* _About this exercise_: Give back the line that contains "-18,7 +18,7 @@" and every following line, exactly as they appear, through the end of the data.

* _Material provided_:
..........

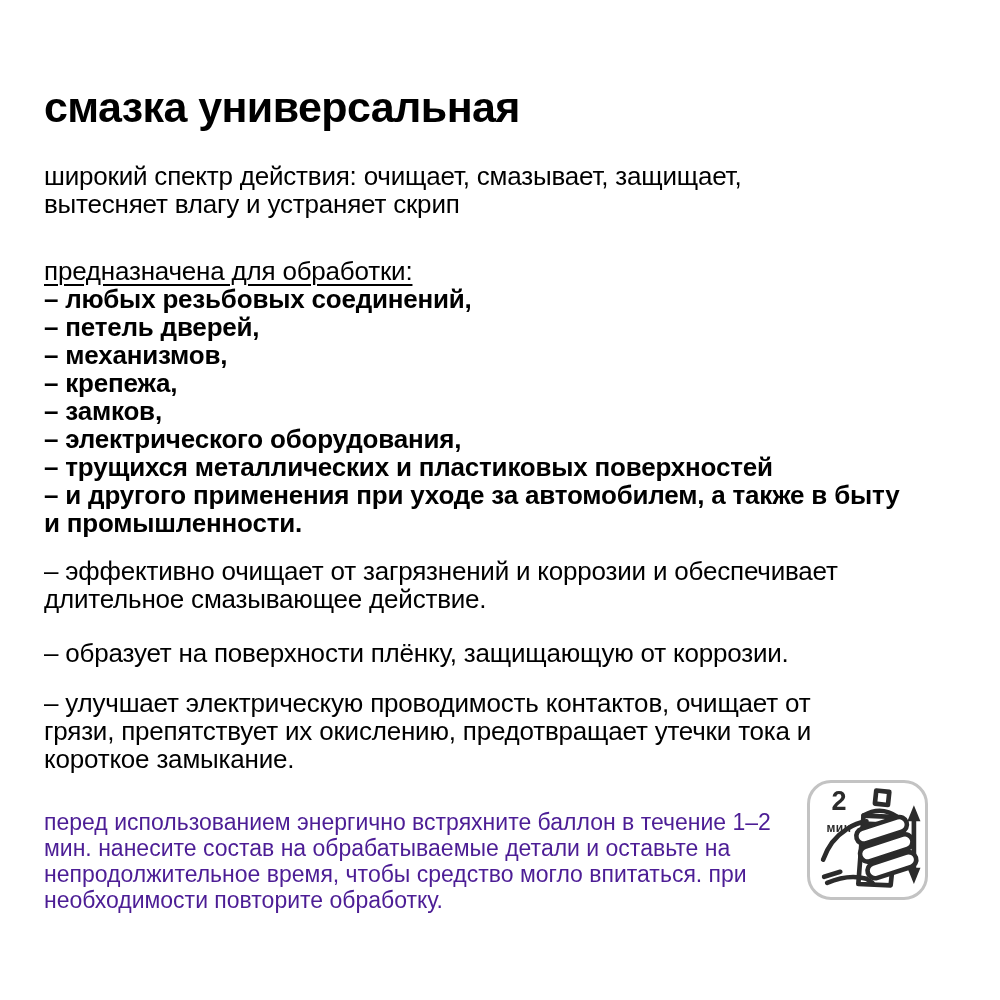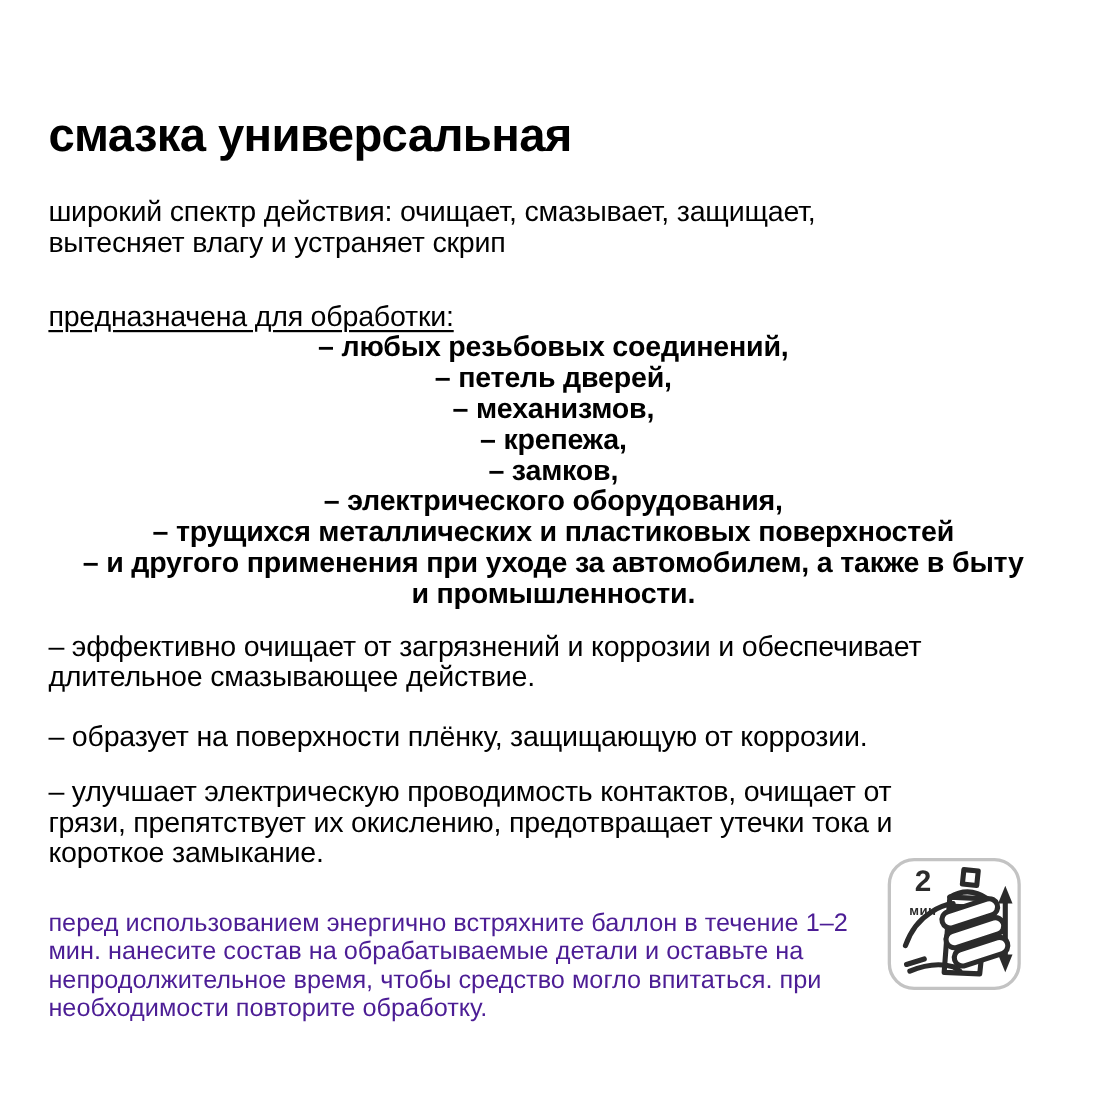--- a/index.html
+++ b/index.html
@@ -18,7 +18,7 @@
   .content {
     position: absolute;
     left: 44px;
-    top: 102px;
+    top: 86px;
     width: 918px;
   }
   .page-title {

..........

* _Written solution_:
@@ -18,7 +18,7 @@
   .content {
     position: absolute;
     left: 44px;
-    top: 102px;
+    top: 86px;
     width: 918px;
   }
   .page-title {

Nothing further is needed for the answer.